LONDON -- Jews rescued from the Holocaust by a British spy in Berlin six decades ago said today they were delighted that Israel had decided to honor the forgotten hero who saved at least 10,000 of them.
Frank Foley helped to rescue even more Jews than Oskar Schindler -- famed subject of an Oscar-winning film.He has now posthumously been awarded the title of "Righteous Among Nations" by the Yad Vashem Holocaust Memorial Museum in Jerusalem. The award goes to non-Jews who risked their lives by saving Jews from the Nazis.
Survivor Simon Wertheimer, who sent the museum details of Foley's undercover exploits, said of the award: "I am most delighted."
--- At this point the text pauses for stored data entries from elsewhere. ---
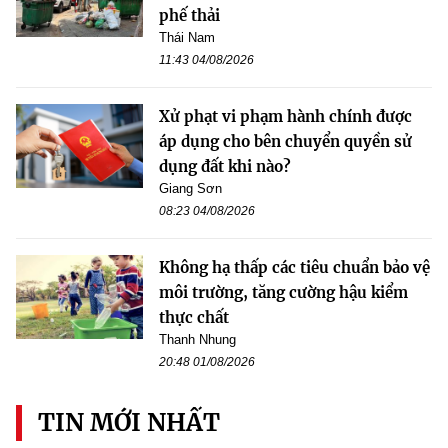
phế thải
Thái Nam
11:43 04/08/2026
Xử phạt vi phạm hành chính được
áp dụng cho bên chuyển quyền sử
dụng đất khi nào?
Giang Sơn
08:23 04/08/2026
Không hạ thấp các tiêu chuẩn bảo vệ
môi trường, tăng cường hậu kiểm
thực chất
Thanh Nhung
20:48 01/08/2026
TIN MỚI NHẤT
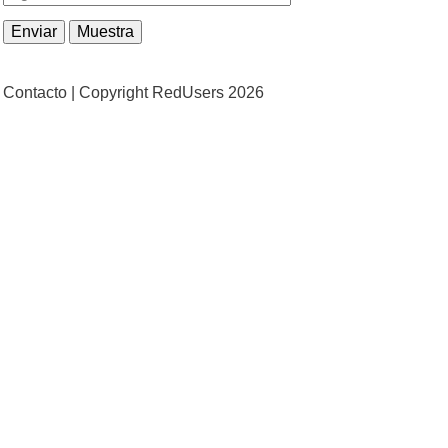
Contacto |
Copyright RedUsers 2026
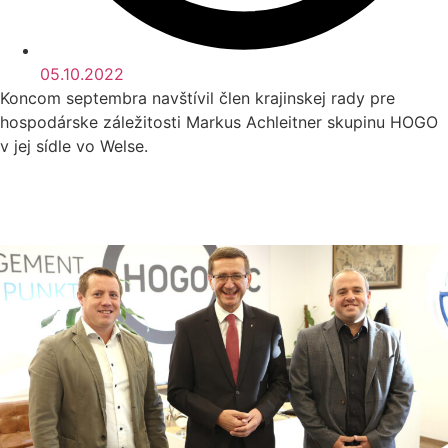
05.10.2022
Koncom septembra navštívil člen krajinskej rady pre
hospodárske záležitosti Markus Achleitner skupinu HOGO
v jej sídle vo Welse.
"I was only 7 years old in December of 1938 when he undertook steps that saved the lives of my parents and myself," he told BBC Radio. Foley issued the visas that helped them escape.
Lord Janner, chairman of the Holocaust Education Trust, also welcomed the decision, saying "Frank Foley was a hero."
Foley was head of the British MI6 intelligence station in Berlin during the 1930s. He controlled visas to Britain but had no diplomatic immunity and could have been arrested at any time.
Foley, who died in 1958, flouted strict British immigration rules to get visas for Jews. He hid Jews in his home who were hunted by the Gestapo, helped people to find false passports and even visited concentration camps to rescue them.